▸ **ACTION ITEM**:
Please rewrite the entries below, replacing "legend" with "key" and leaving everything else unchanged. Omit the pictures from your version.

▸ **DATA FOR THE TASK**:
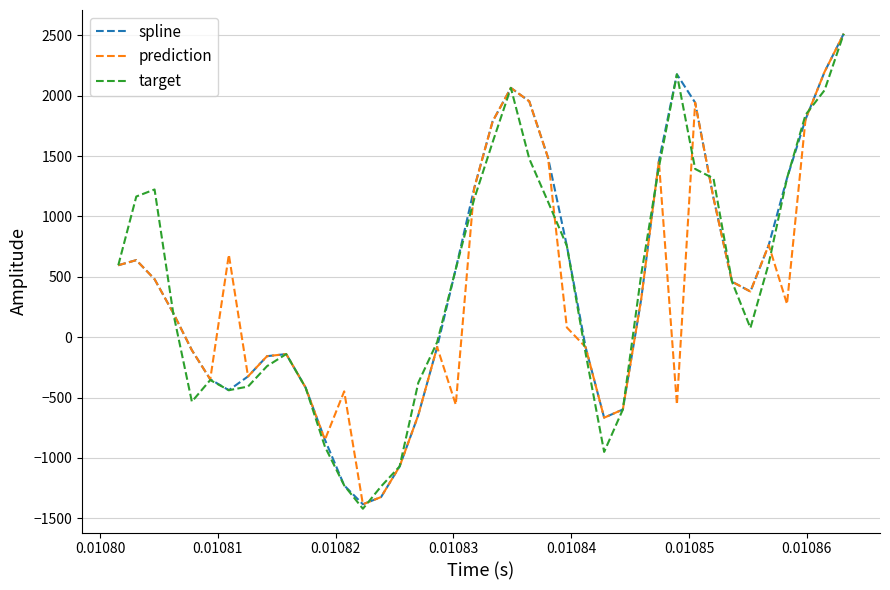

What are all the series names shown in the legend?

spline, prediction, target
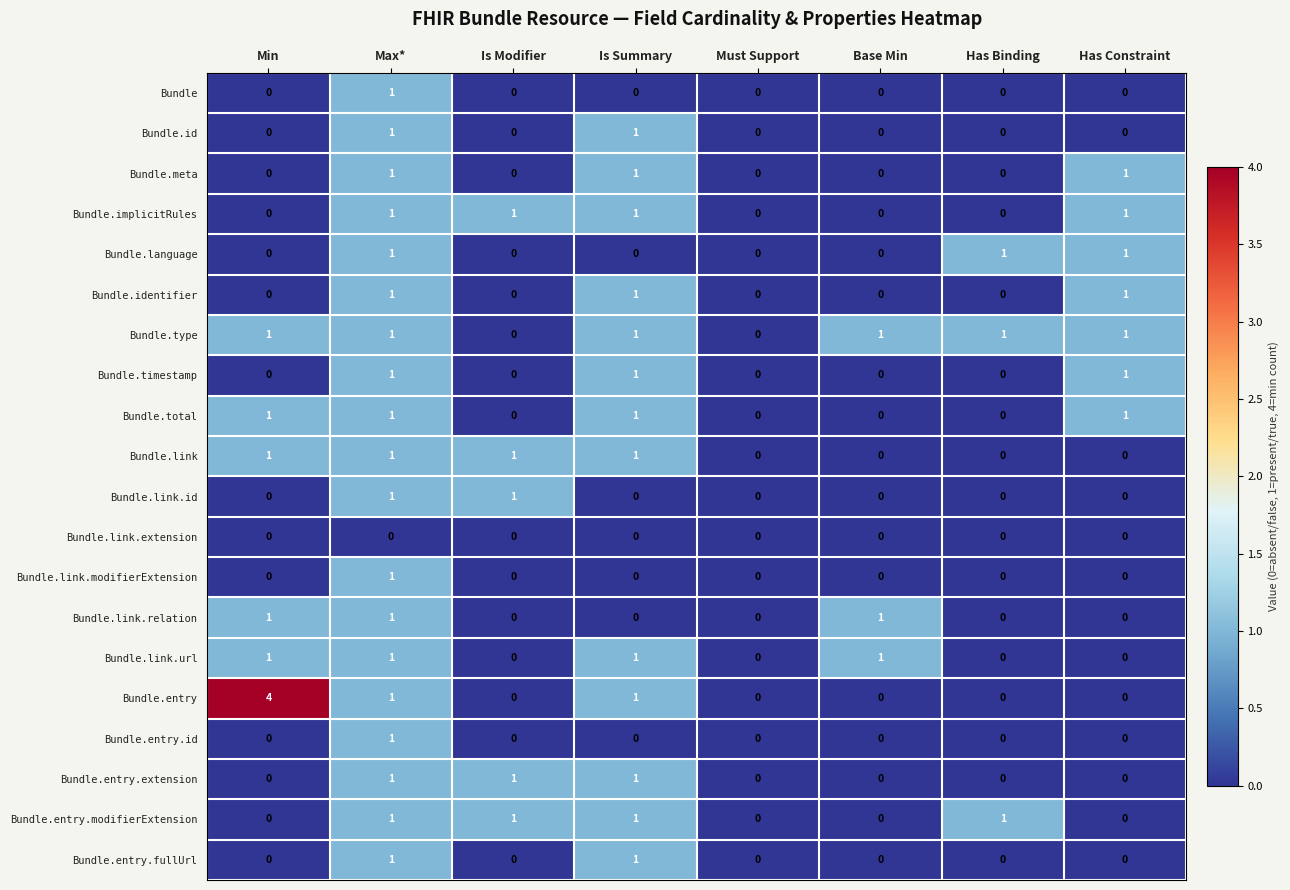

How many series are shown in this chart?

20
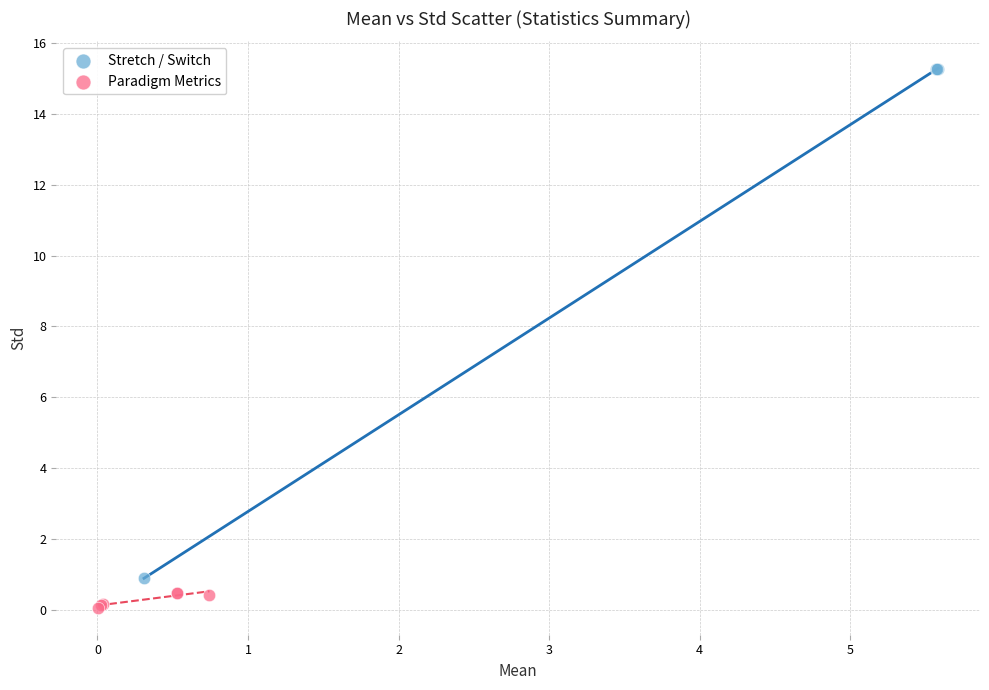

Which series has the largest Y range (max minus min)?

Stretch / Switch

▸ **YOUR SOLUTION**:
What are all the series names shown in the key?

spline, prediction, target

How many series are shown in this chart?

20

Which series has the largest Y range (max minus min)?

Stretch / Switch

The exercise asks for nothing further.